Design files in text formats
┏━━

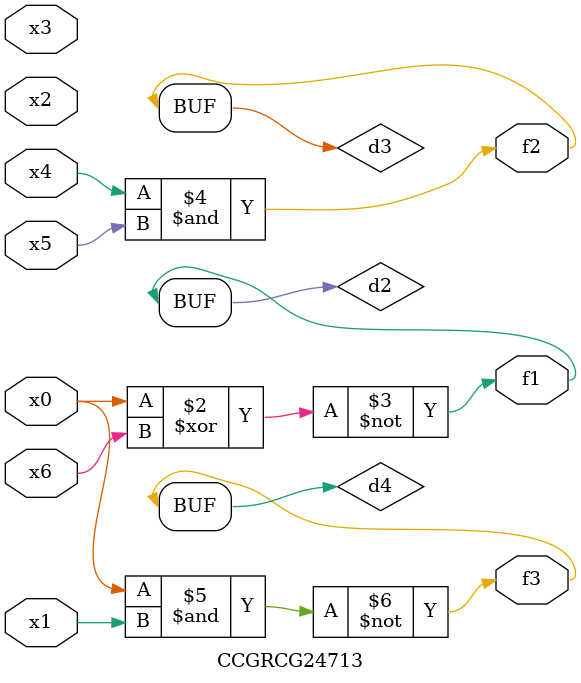
<source format=v>
module CCGRCG24713(
	input x0, x1, x2, x3, x4, x5, x6,
	output f1, f2, f3
);

	wire d1, d2, d3, d4;

	nor (d1, x0);
	xnor (d2, x0, x6);
	and (d3, x4, x5);
	nand (d4, x0, x1);
	assign f1 = d2;
	assign f2 = d3;
	assign f3 = d4;
endmodule

</source>
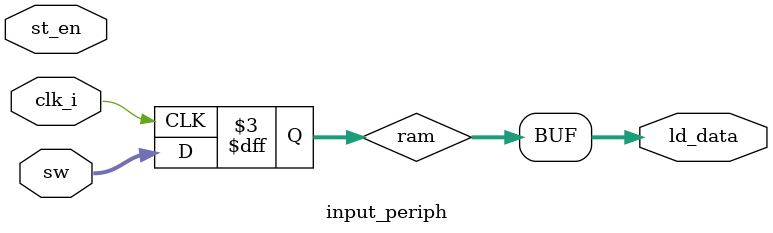
<source format=sv>
module input_periph(
		input 			clk_i,
		/* verilator lint_off UNUSED */ 
		input			st_en,
		/* verilator lint_on UNUSED */
		input	[31:0]	sw	 ,
		output	[31:0]	ld_data
);

	logic 	[31:0]	ram;
	
	initial begin
			ram = 32'd0;
	end
	
	always_ff @(posedge clk_i)  begin
		ram <= sw;
	end		
	
	assign ld_data = ram;
	
endmodule

</source>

┗━━

How many of the lines above include "source"? Only the number should be given.

4